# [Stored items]
★ ★ ★

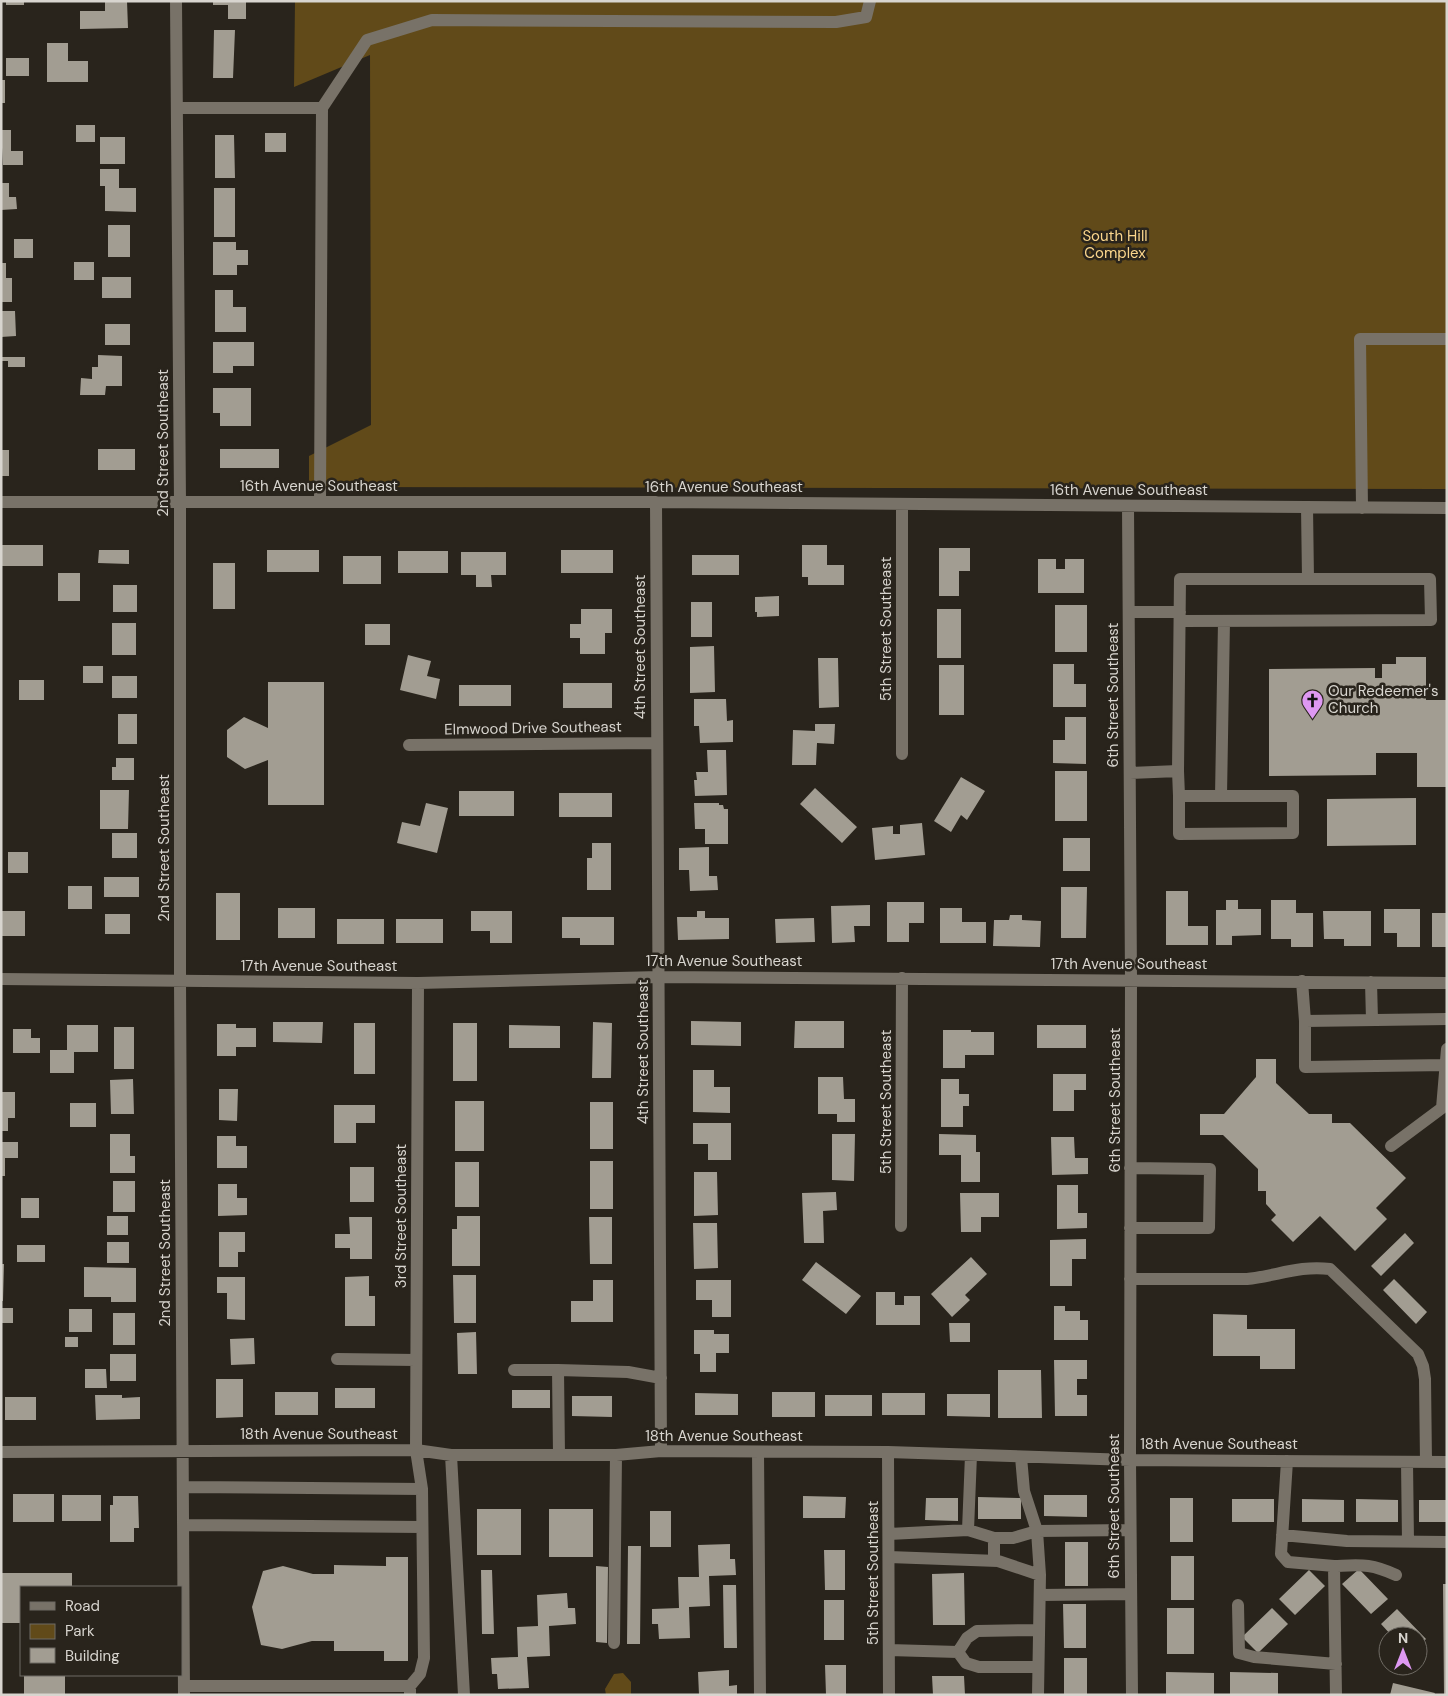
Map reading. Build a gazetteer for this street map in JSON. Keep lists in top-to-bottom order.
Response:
{
  "streets": {
    "street": [
      "2nd Street Southeast",
      "16th Avenue Southeast",
      "5th Street Southeast",
      "4th Street Southeast",
      "6th Street Southeast",
      "Elmwood Drive Southeast",
      "17th Avenue Southeast",
      "3rd Street Southeast",
      "18th Avenue Southeast"
    ]
  },
  "crossings": [
    ["2nd Street Southeast", "16th Avenue Southeast"],
    ["2nd Street Southeast", "17th Avenue Southeast"],
    ["2nd Street Southeast", "18th Avenue Southeast"],
    ["16th Avenue Southeast", "5th Street Southeast"],
    ["16th Avenue Southeast", "4th Street Southeast"],
    ["16th Avenue Southeast", "6th Street Southeast"],
    ["5th Street Southeast", "17th Avenue Southeast"],
    ["5th Street Southeast", "18th Avenue Southeast"],
    ["4th Street Southeast", "Elmwood Drive Southeast"],
    ["4th Street Southeast", "17th Avenue Southeast"],
    ["4th Street Southeast", "18th Avenue Southeast"],
    ["6th Street Southeast", "17th Avenue Southeast"],
    ["6th Street Southeast", "18th Avenue Southeast"],
    ["17th Avenue Southeast", "3rd Street Southeast"],
    ["3rd Street Southeast", "18th Avenue Southeast"]
  ],
  "parks": ["South Hill Complex"],
  "places": {
    "church": ["Our Redeemer's Church"]
  },
  "legend": ["Road", "Park", "Building"],
  "north": "top"
}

★ ★ ★

# [Exercise goal]
Repeat each entry exactly. Pictures do not belong in the copy.

# [Written solution]
Map reading. Build a gazetteer for this street map in JSON. Keep lists in top-to-bottom order.
Response:
{
  "streets": {
    "street": [
      "2nd Street Southeast",
      "16th Avenue Southeast",
      "5th Street Southeast",
      "4th Street Southeast",
      "6th Street Southeast",
      "Elmwood Drive Southeast",
      "17th Avenue Southeast",
      "3rd Street Southeast",
      "18th Avenue Southeast"
    ]
  },
  "crossings": [
    ["2nd Street Southeast", "16th Avenue Southeast"],
    ["2nd Street Southeast", "17th Avenue Southeast"],
    ["2nd Street Southeast", "18th Avenue Southeast"],
    ["16th Avenue Southeast", "5th Street Southeast"],
    ["16th Avenue Southeast", "4th Street Southeast"],
    ["16th Avenue Southeast", "6th Street Southeast"],
    ["5th Street Southeast", "17th Avenue Southeast"],
    ["5th Street Southeast", "18th Avenue Southeast"],
    ["4th Street Southeast", "Elmwood Drive Southeast"],
    ["4th Street Southeast", "17th Avenue Southeast"],
    ["4th Street Southeast", "18th Avenue Southeast"],
    ["6th Street Southeast", "17th Avenue Southeast"],
    ["6th Street Southeast", "18th Avenue Southeast"],
    ["17th Avenue Southeast", "3rd Street Southeast"],
    ["3rd Street Southeast", "18th Avenue Southeast"]
  ],
  "parks": ["South Hill Complex"],
  "places": {
    "church": ["Our Redeemer's Church"]
  },
  "legend": ["Road", "Park", "Building"],
  "north": "top"
}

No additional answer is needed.